Klozetin üzerinden öpücük gönderenlerle işimiz olmaz
Bizim, hayatımızda var mı yok mu belli olmayan, ne istediğini ne aradığını bilmeyen, bizden vazgeçmeyen ama yanımızda da durmayan adamlara ihtiyacımız yok.
Bu adamların gönderdiği birkaç kelimeyi aşmayan ve hiçbir derinliği olmayan mesajları, olduğu yerden attığı iki fotoğrafı, ağzında kalp olan sarı suratları alıp ne yapalım?
Canı sıkılınca aradı diye sevinelim mi? Kışın yalnızlığı teslim alınca özlediğini söyledi diye kalbimiz pırpır atsın mı?
İlgisizliğine bahaneler mi geliştirelim? “Olsun, şu ara kafası karışık, üzerine gitmemek lazım” mı diyelim? “Düzelir” diye beklemeye mi koyulalım?

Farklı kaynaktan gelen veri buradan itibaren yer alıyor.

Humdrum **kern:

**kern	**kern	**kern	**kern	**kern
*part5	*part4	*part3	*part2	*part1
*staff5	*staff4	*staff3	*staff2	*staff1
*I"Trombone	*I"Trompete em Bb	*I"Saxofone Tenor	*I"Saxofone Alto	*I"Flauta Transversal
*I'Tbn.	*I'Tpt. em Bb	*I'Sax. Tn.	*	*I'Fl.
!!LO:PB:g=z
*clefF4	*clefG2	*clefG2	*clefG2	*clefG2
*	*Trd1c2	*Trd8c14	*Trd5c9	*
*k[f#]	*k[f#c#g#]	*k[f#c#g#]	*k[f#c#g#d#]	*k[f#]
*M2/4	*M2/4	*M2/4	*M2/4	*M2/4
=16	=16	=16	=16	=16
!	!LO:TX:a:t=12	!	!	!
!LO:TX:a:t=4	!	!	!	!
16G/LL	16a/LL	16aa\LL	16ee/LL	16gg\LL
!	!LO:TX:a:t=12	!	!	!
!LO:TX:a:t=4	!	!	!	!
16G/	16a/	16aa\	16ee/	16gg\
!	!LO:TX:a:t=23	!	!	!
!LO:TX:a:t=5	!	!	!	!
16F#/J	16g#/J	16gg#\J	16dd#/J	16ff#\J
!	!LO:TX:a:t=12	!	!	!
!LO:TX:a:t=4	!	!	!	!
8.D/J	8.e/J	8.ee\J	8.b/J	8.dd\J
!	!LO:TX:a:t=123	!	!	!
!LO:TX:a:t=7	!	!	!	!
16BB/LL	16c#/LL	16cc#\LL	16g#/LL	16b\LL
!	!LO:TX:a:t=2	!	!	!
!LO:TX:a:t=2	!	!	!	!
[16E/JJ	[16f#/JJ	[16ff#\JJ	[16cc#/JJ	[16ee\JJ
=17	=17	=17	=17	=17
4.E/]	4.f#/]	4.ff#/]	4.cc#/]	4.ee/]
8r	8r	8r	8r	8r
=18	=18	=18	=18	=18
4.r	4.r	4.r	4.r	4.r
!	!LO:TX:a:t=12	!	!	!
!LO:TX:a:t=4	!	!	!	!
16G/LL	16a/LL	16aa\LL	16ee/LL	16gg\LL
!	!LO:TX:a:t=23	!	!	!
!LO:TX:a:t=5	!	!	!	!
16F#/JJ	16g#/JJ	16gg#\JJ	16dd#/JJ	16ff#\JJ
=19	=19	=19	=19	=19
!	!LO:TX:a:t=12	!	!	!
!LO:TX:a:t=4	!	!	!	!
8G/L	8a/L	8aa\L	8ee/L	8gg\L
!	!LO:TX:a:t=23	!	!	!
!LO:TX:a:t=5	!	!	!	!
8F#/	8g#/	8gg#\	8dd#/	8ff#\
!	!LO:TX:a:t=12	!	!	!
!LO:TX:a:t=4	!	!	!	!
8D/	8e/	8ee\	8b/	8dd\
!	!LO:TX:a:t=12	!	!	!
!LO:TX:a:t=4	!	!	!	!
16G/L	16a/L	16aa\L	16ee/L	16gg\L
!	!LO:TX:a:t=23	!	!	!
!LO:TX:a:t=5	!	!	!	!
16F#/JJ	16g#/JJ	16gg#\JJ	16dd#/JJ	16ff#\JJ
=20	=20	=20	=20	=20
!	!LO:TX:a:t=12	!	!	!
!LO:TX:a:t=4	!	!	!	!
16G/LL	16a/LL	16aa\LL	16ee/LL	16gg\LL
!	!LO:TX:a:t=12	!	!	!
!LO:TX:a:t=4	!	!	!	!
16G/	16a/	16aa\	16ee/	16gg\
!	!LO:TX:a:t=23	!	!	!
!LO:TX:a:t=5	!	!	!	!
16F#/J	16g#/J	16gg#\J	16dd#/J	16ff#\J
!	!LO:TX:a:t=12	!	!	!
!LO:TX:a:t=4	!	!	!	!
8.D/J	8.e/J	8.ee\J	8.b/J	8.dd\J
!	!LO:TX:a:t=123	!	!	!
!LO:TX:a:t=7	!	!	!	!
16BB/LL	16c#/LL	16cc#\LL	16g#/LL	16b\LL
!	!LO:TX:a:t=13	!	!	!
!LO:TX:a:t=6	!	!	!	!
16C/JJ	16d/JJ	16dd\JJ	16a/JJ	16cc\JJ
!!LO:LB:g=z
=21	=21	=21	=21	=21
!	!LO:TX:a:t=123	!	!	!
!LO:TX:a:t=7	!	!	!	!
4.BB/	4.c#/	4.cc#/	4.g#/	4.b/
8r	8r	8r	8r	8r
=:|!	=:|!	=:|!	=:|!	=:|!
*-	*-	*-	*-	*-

Bir kadın bir erkeği ne kadar bekler? Mesaj yazacak diye kaç saat? Arayacak diye kaç gün? Muhabbetleri artacak diye kaç ay? Evlenecek diye kaç yıl? Bir erkeği beklemeyi alışkanlık haline getiren kadın, hayatı boyunca kaç erkeği bekler? Bir kadının hayatı kaç erkeği beklerken geçip gider?
Bizler işi gücü olan, hayatını kazanan, eli yüzü düzgün, belki bunun ötesinde, kendine bakan kadınlarız. Tam tersi olsak ne olur ki? Bizim, bizi ergen emolojileriyle idare eden adamlara ihtiyacımız yok. Üç beş tane kalple, öpücük atan sarı kafayla mutlu olmaya çalışmak kendimize haksızlık değil mi?
Bütün bunlar çizgiyi en başta çekmememizden, aramızdaki sınırı onun belirlemesine izin vermemizdendir. “Buluşuruz ama şu gün şu saat, arkadaşlarla çıkacağız da...” “Seni ararım ama şimdi içimden gelmiyor? Ne zaman mı ararım? Bilmiyorum ki?” “Bizimle ilgili ne mi düşünüyorum? Valla hiçbir şey düşünecek halim yok.”
Bu adamlara bu lafları ettiği ilk kadın dese ki, “Öyle mi, sen çık o zaman arkadaşlarla, bana uymadı senin programın”, ya da dese ki “Zaten arasan da artık içimden telefonu açmak gelmez hadi bay bay”, ya da dese ki “Valla bir Nietzsche olmanı beklemiyorum, ama düşünmeyen adamdan da hiç hazzetmiyorum” her şey bambaşka olacak.
Jeton o zaman düşecek. Bakacak, bu halini ilk kadın kabul etmedi, ikincisi, üçüncüsü beşincisi de etmiyor. Anlayacak ki arkadaşlarıyla çıka çıka sapa dönüşecek, koynunda kıvrılacağı bir kadını olmayacak. Hayatında öyle ya da böyle yer açtığı kadını aramaya aramaya aranmayacak, kadınlar onu sevmeyecek. Bir ilişkiye başlayıp nereye gittiğini bilmeden, düşünmek de istemeden yol alamayacağını, yolda kalacağını, üstelik yalnız kalacağını anlayacak.
Bizler yetişkin, ne istediğini bilen –değer verdiğimiz ve değer gördüğümüz, sevdiğimiz ve sevildiğimiz bir ilişki–, kendi hayatlarında neredeyse oraya gelmek için emek vermiş kadınlarız. Hayatta bizim istediklerimizi isteyen erkekler olduğunu biliyoruz. İhtiyacımız olan, kafamızı cep telefonumuzdan, düştüğümüz gereksiz adamlar kuyusundan kaldırarak etrafımıza bakmak, bu erkeklerle karşılaşmak için acele etmemek, biraz sakinleşip beklemeyi bilmek. Kuyruğu dik tutmak değil dik durmak, mutluluğu kendine faydası olmayan adamlardan ummak değil, içimizde üretmek.
Klozetin üzerinde cepten öpücük gönderen adamlarla işimiz olmaz.